Lesson Six: Freshman Year
“You are my sunshine,” Rosaly wrote on my first paper for Freshman Writing. We met to talk. She told me not to worry about the assignments in the class. They’re designed to help students who don’t know how to write learn to write. She told me that I could write whatever I wanted, to be creative, to do what I wanted with my writing.

A bad learner of lessons (see lesson five), I followed suit. I wrote my heart out in the class. I did what I wanted with language, with subject, with creativity. I tested all the limits I could think of. Rosaly loved it all. She rewarded me with praise and constructive criticism. She rewarded me with an A. I thought of Mrs. K, and I laughed.

Moral 1: Well, so writing can be creative. This is like 9th grade again.
Moral 2: A good writing teacher lets her student find his own limits, his own voice.

Lesson Seven: 1999
An M.F.A. under my belt, a marriage looming on the horizon, I needed a job. Badly. I interviewed at a bank as a corporate trainer where I made the interesting decision to play my saxophone during the final interview.

For the last year or so I had also been writing occasional pieces for my hometown newspaper. They had offered me a full-time job that I had turned down, which I now needed; the corporate training wasn’t coming through for me, something about too many saxophones already on staff. I went in to talk with the editor.

I need a job, Sam, I said. Is there anything full-time here, any hope of anything?

The next day, I was meeting with the owner of the paper, and he was explaining to me how the paper was more of a family than anything. Apparently, this meant they could pay very poorly, since we were all family.

But I was grateful for the job; I was a professional writer, and suddenly found myself in the odd position of writing for the paper I had grown up reading. I found myself in the odd position of working with the axe murderer guy who did the weather: his name was Bob, and he turned out to be quite nice. He seemed to have jettisoned the coat liner, and he no longer did Chief Tommy Hawk. In some sort of ironic twist of fate, I ended up writing that blurb almost every morning, navigating the Chief’s iconic, nostalgic status in the community with my own sense of its rather obvious racism. Notably, Tommy now spoke in normal meteorological terms, stereotyped dialect wisely excised a few years before I arrived. I also found myself in the odd position of working with Mr. Sinclair, now John, who had retired from school teaching and filled some of his spare time writing a golf column for the paper, helping out in the morning with page layout, editing the Religion page.

John and I talked often. Despite all the writing teachers I had ever had, some splendid some terrible, he was my favorite. We golfed together. We avoided work on slow afternoons and talked, about teaching and writing and respect.

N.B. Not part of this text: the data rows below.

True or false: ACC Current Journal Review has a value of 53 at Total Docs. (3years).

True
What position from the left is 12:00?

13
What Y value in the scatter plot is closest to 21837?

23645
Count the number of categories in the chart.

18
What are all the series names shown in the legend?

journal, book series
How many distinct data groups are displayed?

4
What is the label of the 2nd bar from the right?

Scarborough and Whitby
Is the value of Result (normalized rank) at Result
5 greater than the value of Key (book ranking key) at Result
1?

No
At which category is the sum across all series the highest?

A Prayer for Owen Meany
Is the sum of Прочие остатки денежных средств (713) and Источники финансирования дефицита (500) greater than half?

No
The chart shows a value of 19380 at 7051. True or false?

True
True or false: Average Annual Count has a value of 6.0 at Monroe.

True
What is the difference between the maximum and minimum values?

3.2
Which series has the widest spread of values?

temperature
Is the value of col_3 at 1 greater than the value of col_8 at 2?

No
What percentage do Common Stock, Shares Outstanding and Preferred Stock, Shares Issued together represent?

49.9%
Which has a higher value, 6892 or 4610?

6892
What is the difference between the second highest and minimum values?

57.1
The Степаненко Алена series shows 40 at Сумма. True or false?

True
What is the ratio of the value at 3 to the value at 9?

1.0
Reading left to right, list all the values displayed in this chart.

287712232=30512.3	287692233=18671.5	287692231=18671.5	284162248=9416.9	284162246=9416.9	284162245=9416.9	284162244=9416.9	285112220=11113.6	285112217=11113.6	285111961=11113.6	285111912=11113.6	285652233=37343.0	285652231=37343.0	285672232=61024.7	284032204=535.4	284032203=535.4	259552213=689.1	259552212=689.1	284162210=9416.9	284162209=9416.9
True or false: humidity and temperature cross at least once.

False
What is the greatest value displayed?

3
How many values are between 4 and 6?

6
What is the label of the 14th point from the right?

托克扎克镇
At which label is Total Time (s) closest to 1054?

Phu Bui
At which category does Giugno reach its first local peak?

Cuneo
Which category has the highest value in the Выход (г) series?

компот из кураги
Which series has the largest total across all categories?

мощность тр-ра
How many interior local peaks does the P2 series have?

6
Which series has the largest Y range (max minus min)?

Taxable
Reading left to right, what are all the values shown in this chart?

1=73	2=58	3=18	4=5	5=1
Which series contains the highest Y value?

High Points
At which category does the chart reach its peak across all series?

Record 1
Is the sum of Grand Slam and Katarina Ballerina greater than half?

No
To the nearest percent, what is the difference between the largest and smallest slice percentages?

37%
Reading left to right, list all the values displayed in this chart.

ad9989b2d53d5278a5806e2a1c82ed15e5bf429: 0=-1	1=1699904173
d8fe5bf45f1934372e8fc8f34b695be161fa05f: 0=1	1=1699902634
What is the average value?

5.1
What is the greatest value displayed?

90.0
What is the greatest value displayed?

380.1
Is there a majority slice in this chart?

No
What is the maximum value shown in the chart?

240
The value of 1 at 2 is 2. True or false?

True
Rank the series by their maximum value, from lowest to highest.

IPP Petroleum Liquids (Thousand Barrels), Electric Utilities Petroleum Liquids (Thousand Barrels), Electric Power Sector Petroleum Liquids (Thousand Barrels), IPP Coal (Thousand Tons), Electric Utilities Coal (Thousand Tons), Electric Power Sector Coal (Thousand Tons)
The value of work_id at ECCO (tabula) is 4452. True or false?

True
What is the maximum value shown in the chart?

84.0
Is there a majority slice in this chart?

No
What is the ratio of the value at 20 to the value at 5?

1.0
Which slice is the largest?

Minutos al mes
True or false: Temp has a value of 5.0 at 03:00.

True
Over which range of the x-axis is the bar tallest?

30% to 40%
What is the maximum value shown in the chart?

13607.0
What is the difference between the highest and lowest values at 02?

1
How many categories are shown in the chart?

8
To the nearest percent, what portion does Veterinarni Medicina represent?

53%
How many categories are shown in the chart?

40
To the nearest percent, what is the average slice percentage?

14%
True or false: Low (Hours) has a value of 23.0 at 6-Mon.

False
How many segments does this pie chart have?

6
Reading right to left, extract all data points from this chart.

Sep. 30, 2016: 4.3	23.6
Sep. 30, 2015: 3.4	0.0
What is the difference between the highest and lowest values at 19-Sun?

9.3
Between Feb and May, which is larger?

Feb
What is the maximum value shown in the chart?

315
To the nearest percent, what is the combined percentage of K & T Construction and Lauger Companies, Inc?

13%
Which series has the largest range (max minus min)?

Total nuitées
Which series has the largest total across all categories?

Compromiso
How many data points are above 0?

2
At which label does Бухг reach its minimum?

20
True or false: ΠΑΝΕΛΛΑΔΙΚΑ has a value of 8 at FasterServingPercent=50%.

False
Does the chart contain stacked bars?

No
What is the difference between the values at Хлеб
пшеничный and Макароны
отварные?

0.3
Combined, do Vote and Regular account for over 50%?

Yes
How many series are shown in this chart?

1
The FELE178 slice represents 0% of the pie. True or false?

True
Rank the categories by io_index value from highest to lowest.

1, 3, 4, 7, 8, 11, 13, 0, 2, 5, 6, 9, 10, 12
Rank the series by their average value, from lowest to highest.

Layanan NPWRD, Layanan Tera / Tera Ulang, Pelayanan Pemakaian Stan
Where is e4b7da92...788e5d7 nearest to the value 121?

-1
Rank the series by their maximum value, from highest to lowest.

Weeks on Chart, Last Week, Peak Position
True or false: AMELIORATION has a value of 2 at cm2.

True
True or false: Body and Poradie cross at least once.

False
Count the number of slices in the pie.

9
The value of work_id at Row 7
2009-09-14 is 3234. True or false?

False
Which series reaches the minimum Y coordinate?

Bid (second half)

He told me how he quit teaching to work for the paper when he was in his 20s, how a year later he quit the paper to go back to teaching. “You’re a fool,” the owner (the father of the current owner) told him. “You have to do what makes your heart sing,” he told me. “And that’s what shows in your writing, Matt. You really love what you’re doing.”

Moral 1: Writing is about love.
Moral 2: Teaching is about love.
Moral 3: Teaching writing is about love.